Boston Sports Medicine and Performance Group, LLC Blog

Evidence based medicine: a movement in crisis?

Posted by Boston Sports Medicine and Performance Group on Fri, Aug 29, 2014 @ 08:08 AM

EBP

 

 

by Trisha Greenhalgh et al

BMJ. 2014; 348: g3725

 

"Real evidence based medicine has the care of individual patients as its top priority, asking, “what is the best course of action for this patient, in these circumstances, at this point in their illness or condition?”39 It consciously and reflexively refuses to let process (doing tests, prescribing medicines) dominate outcomes"

 

It is more than 20 years since the evidence based medicine working group announced a “new paradigm” for teaching and practising clinical medicine.1 Tradition, anecdote, and theoretical reasoning from basic sciences would be replaced by evidence from high quality randomised controlled trials and observational studies, in combination with clinical expertise and the needs and wishes of patients.

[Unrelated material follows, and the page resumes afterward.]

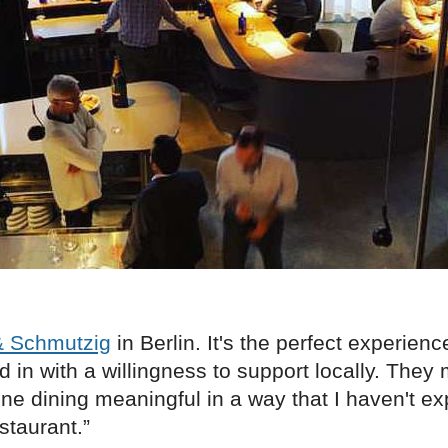
& Schmutzig
in Berlin. It's the perfect experience
d in with a willingness to support locally. They
ine dining meaningful in a way that I haven't e
staurant.”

Evidence based medicine quickly became an energetic intellectual community committed to making clinical practice more scientific and empirically grounded and thereby achieving safer, more consistent, and more cost effective care.2 Achievements included establishing the Cochrane Collaboration to collate and summarise evidence from clinical trials;3 setting methodological and publication standards for primary and secondary research;4 building national and international infrastructures for developing and updating clinical practice guidelines;5 developing resources and courses for teaching critical appraisal;6 and building the knowledge base for implementation and knowledge translation.7

From the outset, critics were concerned that the emphasis on experimental evidence could devalue basic sciences and the tacit knowledge that accumulates with clinical experience; they also questioned whether findings from average results in clinical studies could inform decisions about real patients, who seldom fit the textbook description of disease and differ from those included in research trials.8 But others argued that evidence based medicine, if practised knowledgably and compassionately, could accommodate basic scientific principles, the subtleties of clinical judgment, and the patient’s clinical and personal idiosyncrasies.1

Two decades of enthusiasm and funding have produced numerous successes for evidence based medicine. An early example was the British Thoracic Society’s 1990 asthma guidelines, developed through consensus but based on a combination of randomised trials and observational studies.9 Subsequently, the use of personal care plans and step wise prescription of inhaled steroids for asthma increased,10 and morbidity and mortality fell.11 More recently, uptake of the UK National Institute for Health and Care Excellence guidelines for prevention of venous thromboembolism after surgery has produced significant reductions in thromboembolic complications.12

Despite these and many other successes, wide variation in implementing evidence based practice remains a problem. For example, the incidence of arthroscopic washout of the knee joint, whose benefits are unproved except when there is a known loose body, varies from 3 to 48 per 100 000 in England.13 More fundamentally, many who support evidence based medicine in principle have argued that the movement is now facing a serious crisis (box 1).14 15 Below we set out the problems and suggest some solutions.